▶ Dataset
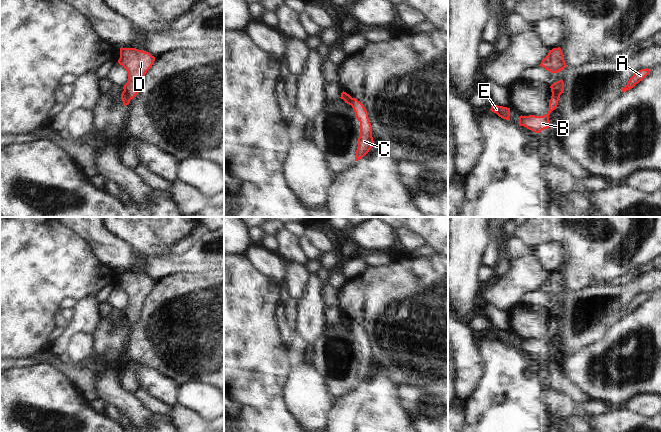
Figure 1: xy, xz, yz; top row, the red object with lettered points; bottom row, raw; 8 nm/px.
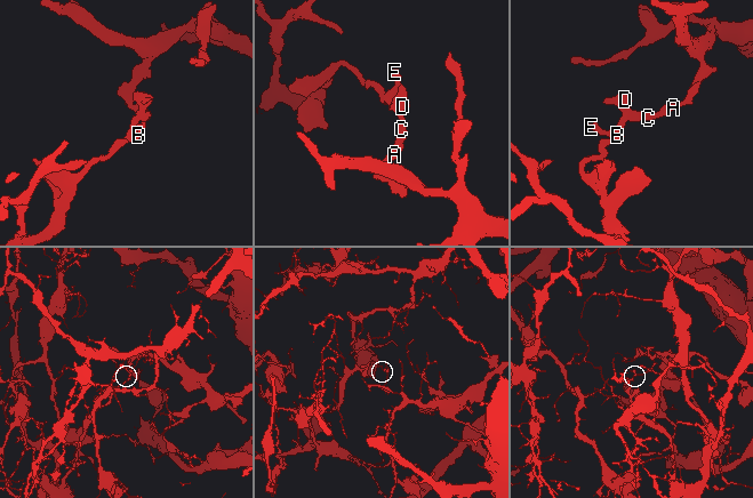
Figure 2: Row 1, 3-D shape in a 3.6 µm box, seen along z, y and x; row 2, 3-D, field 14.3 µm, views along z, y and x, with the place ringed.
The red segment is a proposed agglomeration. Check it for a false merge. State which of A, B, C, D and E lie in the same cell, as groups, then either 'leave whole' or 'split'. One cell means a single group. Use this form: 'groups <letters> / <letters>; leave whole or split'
groups A C D / B E; split

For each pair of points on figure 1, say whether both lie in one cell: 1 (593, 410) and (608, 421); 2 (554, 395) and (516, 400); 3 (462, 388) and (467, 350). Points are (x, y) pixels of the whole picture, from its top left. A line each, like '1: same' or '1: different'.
1: different
2: different
3: same

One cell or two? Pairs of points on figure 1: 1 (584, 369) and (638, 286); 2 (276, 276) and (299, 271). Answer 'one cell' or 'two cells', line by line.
1: two cells
2: two cells

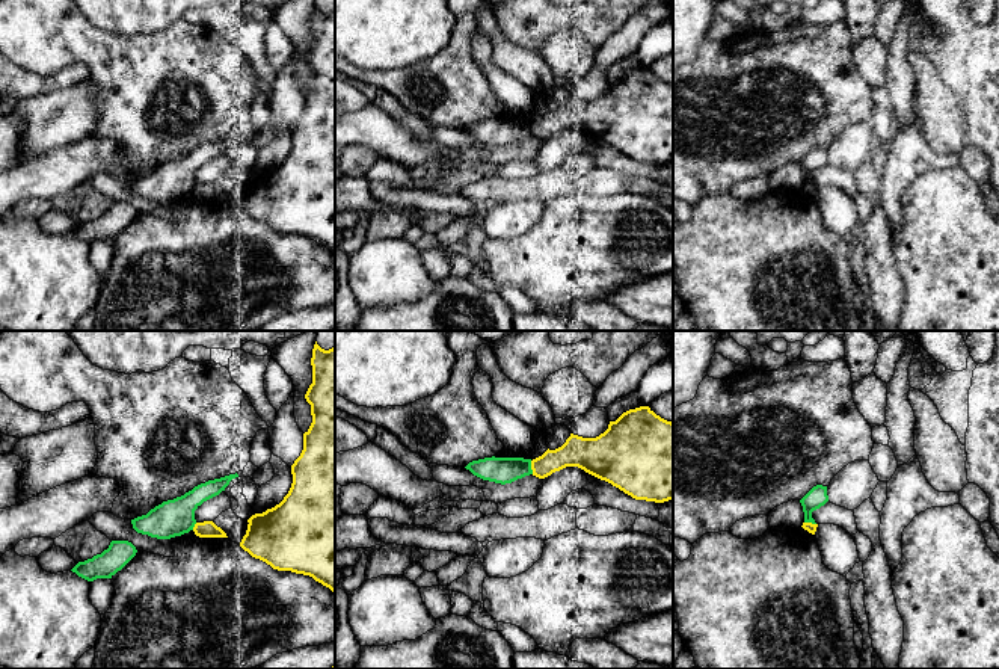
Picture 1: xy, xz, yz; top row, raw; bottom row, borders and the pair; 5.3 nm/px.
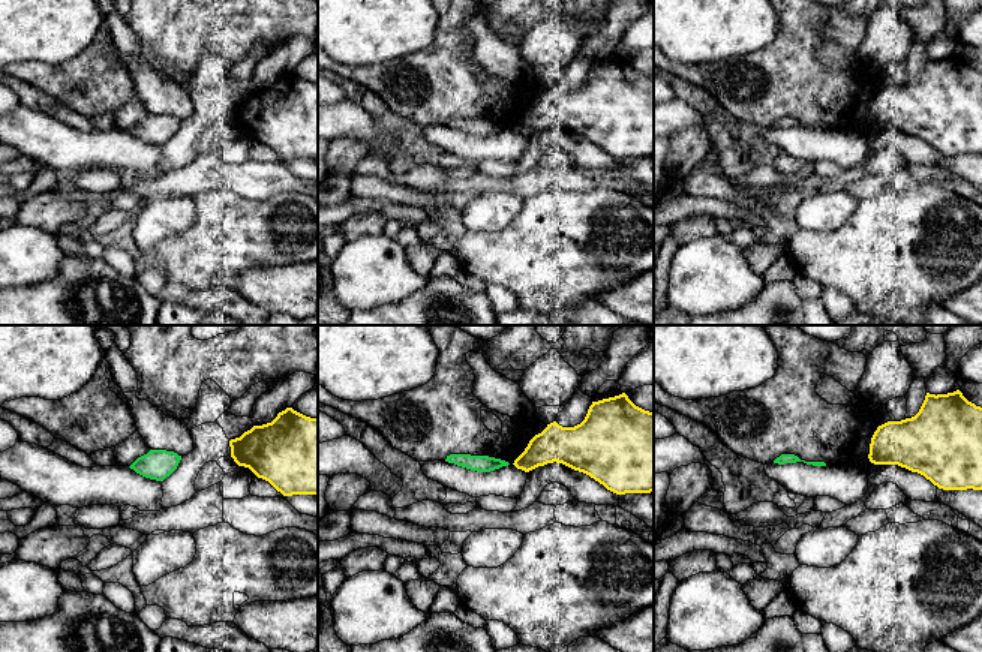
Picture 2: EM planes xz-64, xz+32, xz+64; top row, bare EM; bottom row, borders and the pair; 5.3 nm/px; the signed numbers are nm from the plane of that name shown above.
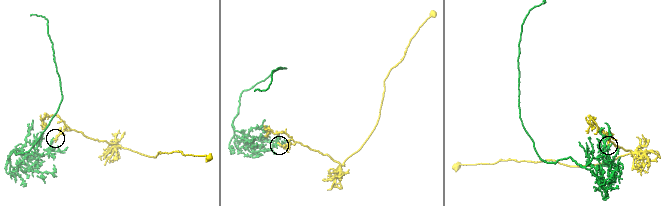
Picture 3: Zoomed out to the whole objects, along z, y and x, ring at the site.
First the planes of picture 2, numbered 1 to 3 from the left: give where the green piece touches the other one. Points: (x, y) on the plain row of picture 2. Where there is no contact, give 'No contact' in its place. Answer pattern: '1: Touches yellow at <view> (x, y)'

▶ Exercise directions
Go through the records above and count every line that includes "borders". Give the number and nothing else.

▶ Reply to the task
2